● **Information supplied**
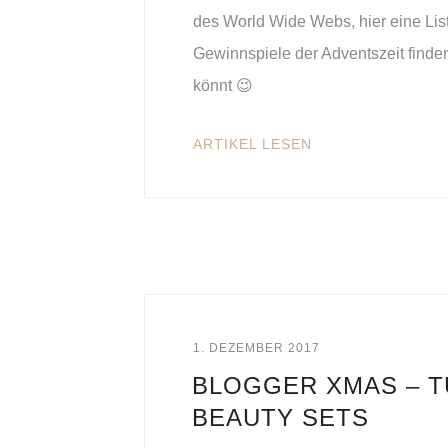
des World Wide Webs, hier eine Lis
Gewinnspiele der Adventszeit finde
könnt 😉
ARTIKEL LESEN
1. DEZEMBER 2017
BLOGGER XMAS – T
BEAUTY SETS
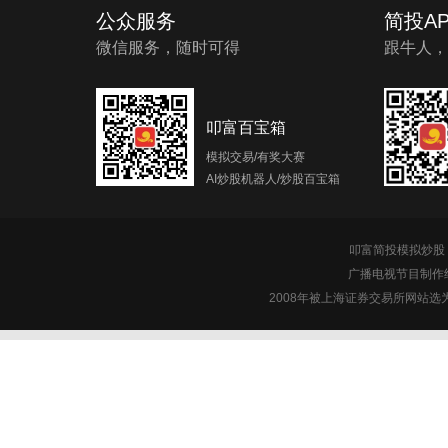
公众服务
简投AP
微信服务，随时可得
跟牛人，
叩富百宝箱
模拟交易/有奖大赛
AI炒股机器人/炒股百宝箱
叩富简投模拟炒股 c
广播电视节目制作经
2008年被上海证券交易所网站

==

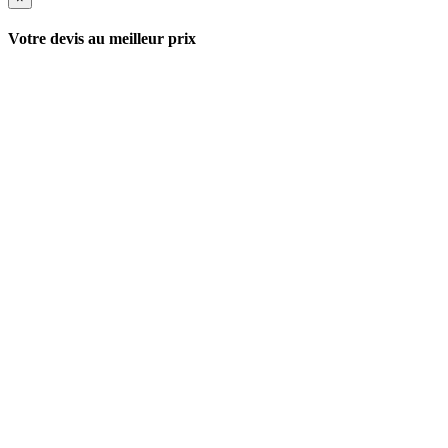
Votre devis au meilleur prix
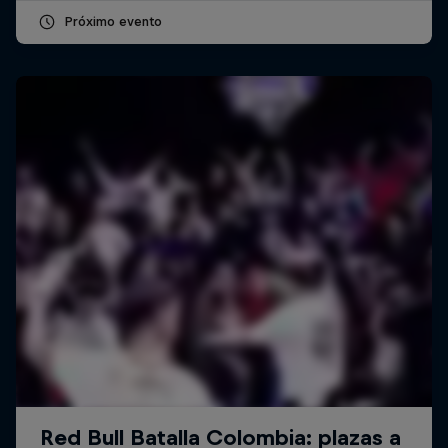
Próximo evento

● **Work to be completed**
Starting at the line that contains "BLOGGER XMAS – T" and ending at the line that contains "2008年被上海证券交易所网站", transcribe the material above exactly, excluding pictures.

● **Reply**
BLOGGER XMAS – T
BEAUTY SETS
公众服务
简投AP
微信服务，随时可得
跟牛人，
叩富百宝箱
模拟交易/有奖大赛
AI炒股机器人/炒股百宝箱
叩富简投模拟炒股 c
广播电视节目制作经
2008年被上海证券交易所网站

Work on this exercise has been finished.